Tonight is just an exercise in “make-believe.” Let us pretend that we have given citizens a true session where they can speak. Let us make-believe that we are interested in what citizens have to say. Let us pretend afterwards that we have the authority from citizens to express their position. It does not matter. No one will take our Mayor and Council seriously after tonight, after this sham.

So let me take up the last few minutes of my five-minute speech telling you how you have let Windsorites down.

  1. Weren’t you elected to achieve a long-term solution? Why did you waste so much time and money instead rallying for a short-term billion dollar dream
  2. You conceded that the Bi-national was the final decision-maker and now you are forced to eat your words as your worst night-mare is coming true
  3. You had the PM, Premier and US Ambassador eating out of your hand, and now we do not have a seat at the table.
  4. You snubbed people we need for our future rather than building relationships with them
  5. The Walker Road project is 18 months behind schedule while the Tunnel Plaza expansion is a $30 million Disneyworld queuing project since not a single vehicle will move more quickly through the Tunnel
  6. The Joint Councils meeting in Detroit let everyone know that it is our roads that are the problem and that we have sat on the $300 million BIF border monies for three years while the Americans have done their job through the Ambassador Gateway project.
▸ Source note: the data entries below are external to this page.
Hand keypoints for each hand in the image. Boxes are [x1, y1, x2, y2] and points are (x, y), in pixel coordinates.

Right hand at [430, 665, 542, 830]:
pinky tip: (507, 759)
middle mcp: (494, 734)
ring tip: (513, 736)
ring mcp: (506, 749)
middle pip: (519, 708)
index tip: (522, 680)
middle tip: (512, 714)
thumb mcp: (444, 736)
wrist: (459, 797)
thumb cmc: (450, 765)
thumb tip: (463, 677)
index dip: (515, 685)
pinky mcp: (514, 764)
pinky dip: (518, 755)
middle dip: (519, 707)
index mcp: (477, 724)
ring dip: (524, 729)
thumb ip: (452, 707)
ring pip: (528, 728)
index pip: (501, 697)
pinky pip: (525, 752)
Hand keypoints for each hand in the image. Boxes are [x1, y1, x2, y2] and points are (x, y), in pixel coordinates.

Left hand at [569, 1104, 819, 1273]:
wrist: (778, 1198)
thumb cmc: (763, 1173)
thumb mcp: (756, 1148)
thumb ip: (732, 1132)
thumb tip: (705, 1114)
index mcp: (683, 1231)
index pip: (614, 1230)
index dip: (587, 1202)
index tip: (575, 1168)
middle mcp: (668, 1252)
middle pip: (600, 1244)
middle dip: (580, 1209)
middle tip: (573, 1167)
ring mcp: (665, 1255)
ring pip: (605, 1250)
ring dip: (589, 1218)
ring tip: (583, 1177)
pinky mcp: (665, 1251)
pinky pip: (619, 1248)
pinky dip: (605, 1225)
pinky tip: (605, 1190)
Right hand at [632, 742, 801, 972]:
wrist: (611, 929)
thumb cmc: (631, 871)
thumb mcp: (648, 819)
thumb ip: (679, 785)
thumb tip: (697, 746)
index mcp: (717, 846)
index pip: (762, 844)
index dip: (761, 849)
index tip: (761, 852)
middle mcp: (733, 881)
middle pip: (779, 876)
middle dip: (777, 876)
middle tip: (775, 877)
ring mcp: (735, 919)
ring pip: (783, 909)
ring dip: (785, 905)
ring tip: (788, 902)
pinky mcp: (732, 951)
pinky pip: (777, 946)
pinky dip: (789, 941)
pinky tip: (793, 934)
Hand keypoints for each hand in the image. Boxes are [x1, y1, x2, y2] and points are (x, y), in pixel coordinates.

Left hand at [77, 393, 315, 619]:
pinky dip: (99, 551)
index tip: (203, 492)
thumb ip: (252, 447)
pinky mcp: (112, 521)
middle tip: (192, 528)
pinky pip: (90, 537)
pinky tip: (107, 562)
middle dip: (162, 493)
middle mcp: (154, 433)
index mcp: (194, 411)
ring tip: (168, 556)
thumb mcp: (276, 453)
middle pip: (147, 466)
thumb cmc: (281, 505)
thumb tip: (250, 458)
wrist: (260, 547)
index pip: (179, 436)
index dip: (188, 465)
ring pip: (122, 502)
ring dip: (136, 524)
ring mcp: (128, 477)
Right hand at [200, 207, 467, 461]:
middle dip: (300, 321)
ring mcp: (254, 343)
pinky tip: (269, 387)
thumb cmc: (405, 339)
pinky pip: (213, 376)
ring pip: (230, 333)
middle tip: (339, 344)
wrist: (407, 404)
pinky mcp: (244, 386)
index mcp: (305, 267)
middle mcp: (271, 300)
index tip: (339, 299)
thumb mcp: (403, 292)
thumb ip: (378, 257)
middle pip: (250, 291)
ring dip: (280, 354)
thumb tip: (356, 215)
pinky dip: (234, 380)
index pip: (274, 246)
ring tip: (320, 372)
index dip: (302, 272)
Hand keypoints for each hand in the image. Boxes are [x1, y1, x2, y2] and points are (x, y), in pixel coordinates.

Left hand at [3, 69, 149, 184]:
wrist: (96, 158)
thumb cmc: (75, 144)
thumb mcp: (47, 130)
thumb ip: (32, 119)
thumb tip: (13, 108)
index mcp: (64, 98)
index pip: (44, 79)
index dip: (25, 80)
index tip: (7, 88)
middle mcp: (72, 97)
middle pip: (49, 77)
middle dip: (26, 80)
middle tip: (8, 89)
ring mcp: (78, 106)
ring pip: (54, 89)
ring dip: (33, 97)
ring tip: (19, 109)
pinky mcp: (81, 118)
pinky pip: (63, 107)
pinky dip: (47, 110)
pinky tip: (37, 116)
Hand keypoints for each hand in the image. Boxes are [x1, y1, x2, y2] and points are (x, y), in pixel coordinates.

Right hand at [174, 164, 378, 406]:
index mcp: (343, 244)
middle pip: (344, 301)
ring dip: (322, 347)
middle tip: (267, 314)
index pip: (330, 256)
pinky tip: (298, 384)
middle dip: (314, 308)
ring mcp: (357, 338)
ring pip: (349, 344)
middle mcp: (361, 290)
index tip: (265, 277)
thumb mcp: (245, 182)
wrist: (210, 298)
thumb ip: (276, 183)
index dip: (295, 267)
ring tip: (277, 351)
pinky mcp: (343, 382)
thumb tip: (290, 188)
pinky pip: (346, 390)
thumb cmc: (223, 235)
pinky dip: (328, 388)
You should be ashamed. This Mayor and Council knew early on that they had lost but they tried to hide that information from their electors. They hoped that somehow everything would turn out happily ever after.

They preferred to hide behind closed doors spouting “solicitor-client privilege” if someone got too close or asked the tough questions. They preferred to act in secret to endorse in camera rather than to pass a formal Resolution about the Schwartz Report knowing that Windsorites would have rejected it. They refused to come to the people until it was too late, until tonight.

Now you expect us to make it all good again. I am sorry but I personally cannot. If I could under the Procedure By-law, I would introduce this Motion of “no confidence” for a vote tonight:

  • WHEREAS the Mayor and Council were elected to achieve a long-term border solution for the Citizens of the City of Windsor

    WHEREAS the Mayor and Council have failed to achieve their objective

    THEREFORE BE IT RESOLVED THAT we the Citizens of Windsor no longer have confidence in this Mayor and Council.